Top of Dataset content

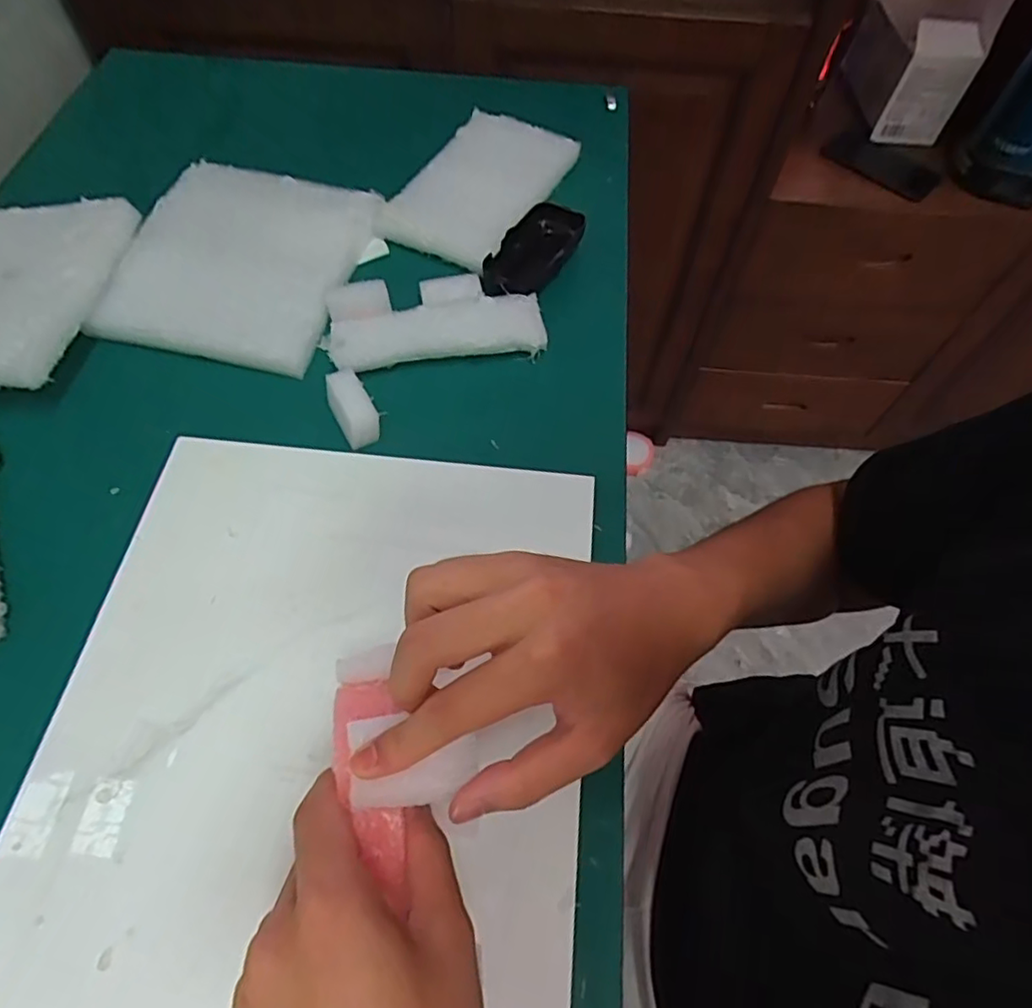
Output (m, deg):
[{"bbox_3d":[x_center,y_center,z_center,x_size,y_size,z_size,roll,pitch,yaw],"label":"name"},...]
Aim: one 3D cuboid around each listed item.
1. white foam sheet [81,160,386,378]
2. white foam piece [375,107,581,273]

Bottom of Dataset content
Top of Dataset content

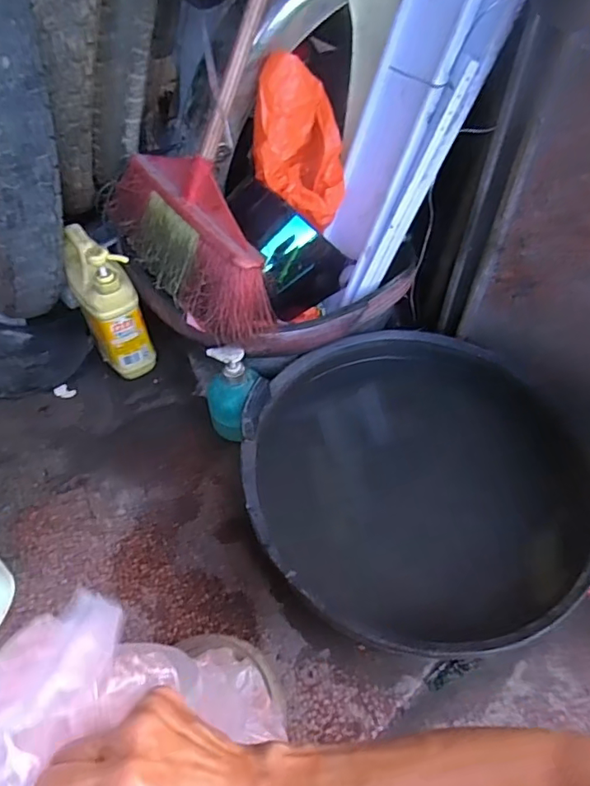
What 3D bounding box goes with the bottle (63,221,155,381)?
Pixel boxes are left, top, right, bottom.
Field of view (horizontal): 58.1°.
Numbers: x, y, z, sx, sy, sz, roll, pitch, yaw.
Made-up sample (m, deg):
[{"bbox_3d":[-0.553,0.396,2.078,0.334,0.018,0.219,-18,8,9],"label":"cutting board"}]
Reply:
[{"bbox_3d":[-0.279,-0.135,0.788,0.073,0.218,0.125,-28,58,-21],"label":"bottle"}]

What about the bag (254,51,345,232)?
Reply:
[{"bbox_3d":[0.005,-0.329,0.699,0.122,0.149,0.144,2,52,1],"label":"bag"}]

Bottom of Dataset content
Top of Dataset content

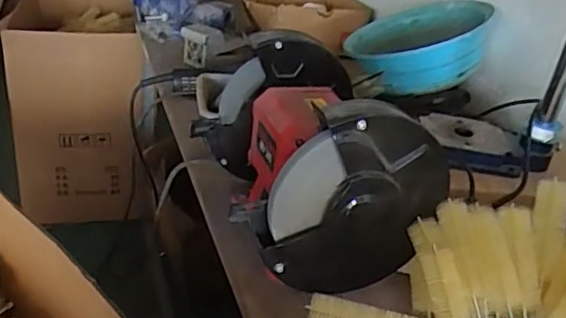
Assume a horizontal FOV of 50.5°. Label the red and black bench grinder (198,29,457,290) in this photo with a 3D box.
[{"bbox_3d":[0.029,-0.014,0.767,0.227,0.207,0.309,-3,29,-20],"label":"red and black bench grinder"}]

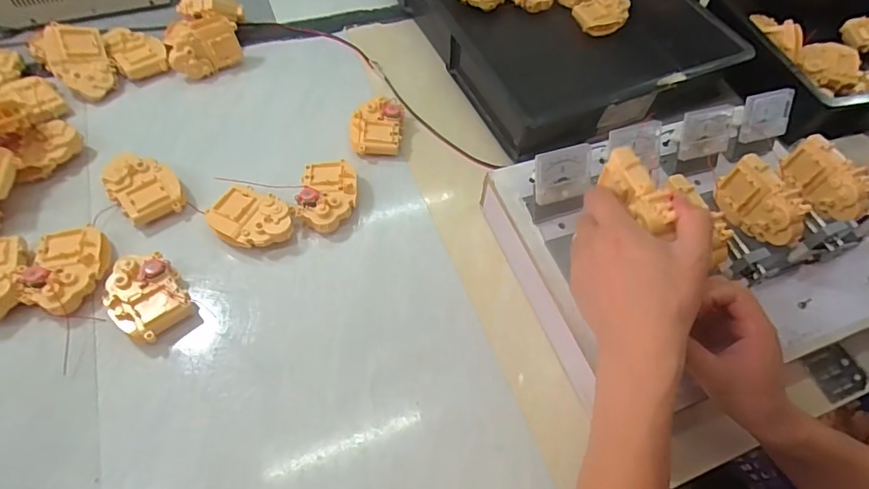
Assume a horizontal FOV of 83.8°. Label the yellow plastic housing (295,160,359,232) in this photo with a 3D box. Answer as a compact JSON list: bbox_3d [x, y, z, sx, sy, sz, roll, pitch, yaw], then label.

Bottom of Dataset content

Task instructions: Find and copy every line in the entries above where the string "roll" occurs.

Response below:
[{"bbox_3d":[x_center,y_center,z_center,x_size,y_size,z_size,roll,pitch,yaw],"label":"name"},...]
Numbers: x, y, z, sx, sy, sz, roll, pitch, yaw.
Assume a horizontal FOV of 83.8°. Label the yellow plastic housing (295,160,359,232) in this photo with a 3D box. Answer as a compact JSON list: bbox_3d [x, y, z, sx, sy, sz, roll, pitch, yaw], then label.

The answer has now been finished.